(SELECTED PASSAGE)

OK, now what?
Now that it’s clear designated hitter David Ortiz will not be ready for Opening Day — no one knows when he’ll be ready — the Red Sox must begin the unpalatable task of figuring out which dominoes will fall.
“Well, Opening Day was my goal,” a dejected Ortiz said. “You guys heard me talking about it when I first got here (to spring training). I was feeling good and pushing things the way I was being told. Right now, Opening Day seems like it’s not the case. The case is get me healthy for five or 5 1/2 good months. That’s what we’re looking for now.”
Ortiz received some clarification on his condition in the form of MRIs on both heels on March 9. The tests revealed inflammation in both heels, though the Red Sox claim the inflammation is not related to the balky right Achilles injury that basically sidelined him since last July. They did say, and Ortiz confirmed, that the right heel is bothering him more than the left.
With Ortiz sidelined, the Sox have a number of options. The boldest would be to keep rookie Jackie Bradley Jr., who has never played above Double-A, on the roster and make him the starting left fielder, with Jonny Gomes sliding to designated hitter.
The designated hitter position also could feature some combination of Daniel Nava, Mike Carp or Lyle Overbay, should the veteran make the team.
None would provide the pop of Ortiz, but such is the Red Sox’s current situation.

(End SELECTED PASSAGE)
(LISTED ENTRIES)

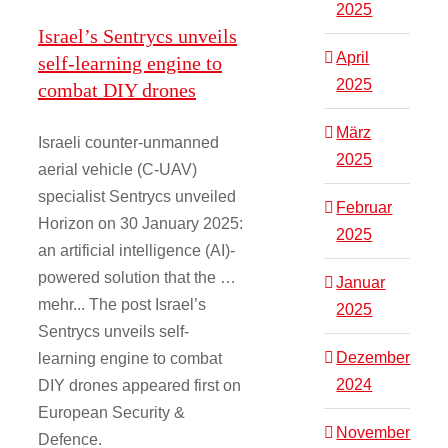
2025
Israel’s Sentrycs unveils
April
self-learning engine to
2025
combat DIY drones
März
Israeli counter-unmanned
2025
aerial vehicle (C-UAV)
specialist Sentrycs unveiled
Februar
Horizon on 30 January 2025:
2025
an artificial intelligence (AI)-
powered solution that the …
Januar
mehr... The post Israel’s
2025
Sentrycs unveils self-
Dezember
learning engine to combat
2024
DIY drones appeared first on
European Security &
November
Defence.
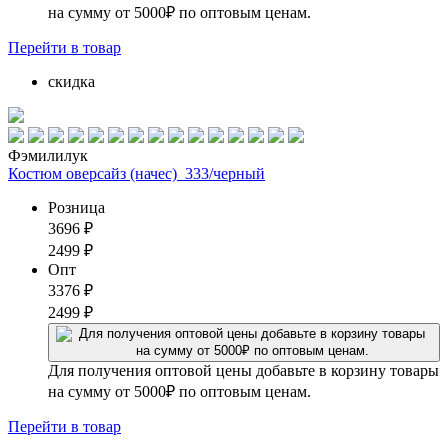
на сумму от 5000₽ по оптовым ценам.
Перейти
в товар
скидка
Фэмилилук
Костюм оверсайз (начес)_333/черный
Розница
3696
₽
2499
₽
Опт
3376
₽
2499
₽
Для получения оптовой цены добавьте в корзину товары
на сумму от 5000₽ по оптовым ценам.
Перейти
в товар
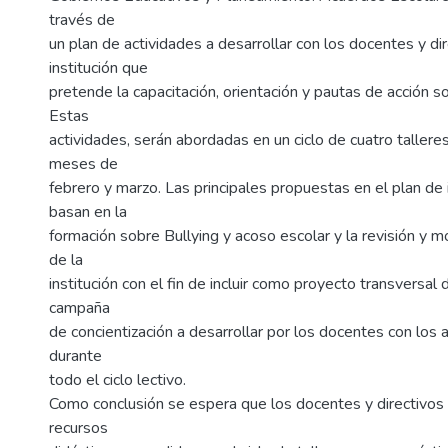
través de
un plan de actividades a desarrollar con los docentes y dir
institución que
pretende la capacitación, orientación y pautas de acción so
Estas
actividades, serán abordadas en un ciclo de cuatro talleres
meses de
febrero y marzo. Las principales propuestas en el plan de 
basan en la
formación sobre Bullying y acoso escolar y la revisión y m
de la
institución con el fin de incluir como proyecto transversal 
campaña
de concientización a desarrollar por los docentes con los
durante
todo el ciclo lectivo.
Como conclusión se espera que los docentes y directivos 
recursos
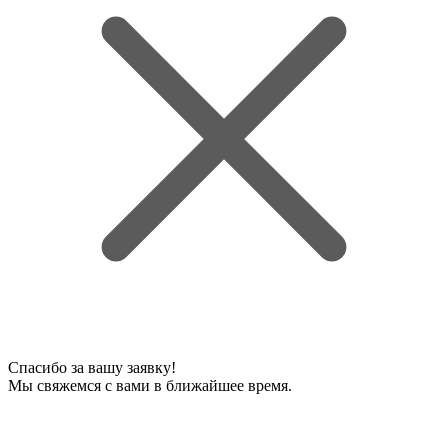
Спасибо за вашу заявку!
Мы свяжемся с вами в ближайшее время.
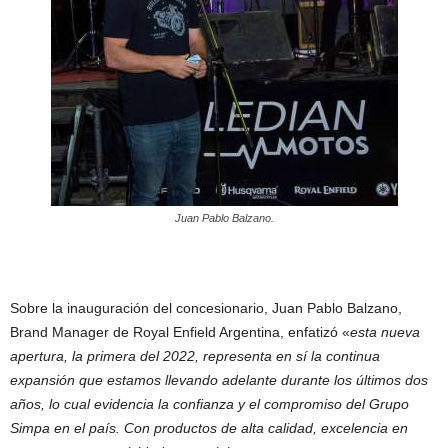
Juan Pablo Balzano.
Sobre la inauguración del concesionario, Juan Pablo Balzano,
Brand Manager de Royal Enfield Argentina, enfatizó «
esta nueva
apertura, la primera del 2022, representa en sí la continua
expansión que estamos llevando adelante durante los últimos dos
años, lo cual evidencia la confianza y el compromiso del Grupo
Simpa en el país. Con productos de alta calidad,
excelencia en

(End LISTED ENTRIES)

Copy out the article on David Ortiz missing Opening Day in full, word for word.

» **RESPONSE TO THIS TASK**
OK, now what?
Now that it’s clear designated hitter David Ortiz will not be ready for Opening Day — no one knows when he’ll be ready — the Red Sox must begin the unpalatable task of figuring out which dominoes will fall.
“Well, Opening Day was my goal,” a dejected Ortiz said. “You guys heard me talking about it when I first got here (to spring training). I was feeling good and pushing things the way I was being told. Right now, Opening Day seems like it’s not the case. The case is get me healthy for five or 5 1/2 good months. That’s what we’re looking for now.”
Ortiz received some clarification on his condition in the form of MRIs on both heels on March 9. The tests revealed inflammation in both heels, though the Red Sox claim the inflammation is not related to the balky right Achilles injury that basically sidelined him since last July. They did say, and Ortiz confirmed, that the right heel is bothering him more than the left.
With Ortiz sidelined, the Sox have a number of options. The boldest would be to keep rookie Jackie Bradley Jr., who has never played above Double-A, on the roster and make him the starting left fielder, with Jonny Gomes sliding to designated hitter.
The designated hitter position also could feature some combination of Daniel Nava, Mike Carp or Lyle Overbay, should the veteran make the team.
None would provide the pop of Ortiz, but such is the Red Sox’s current situation.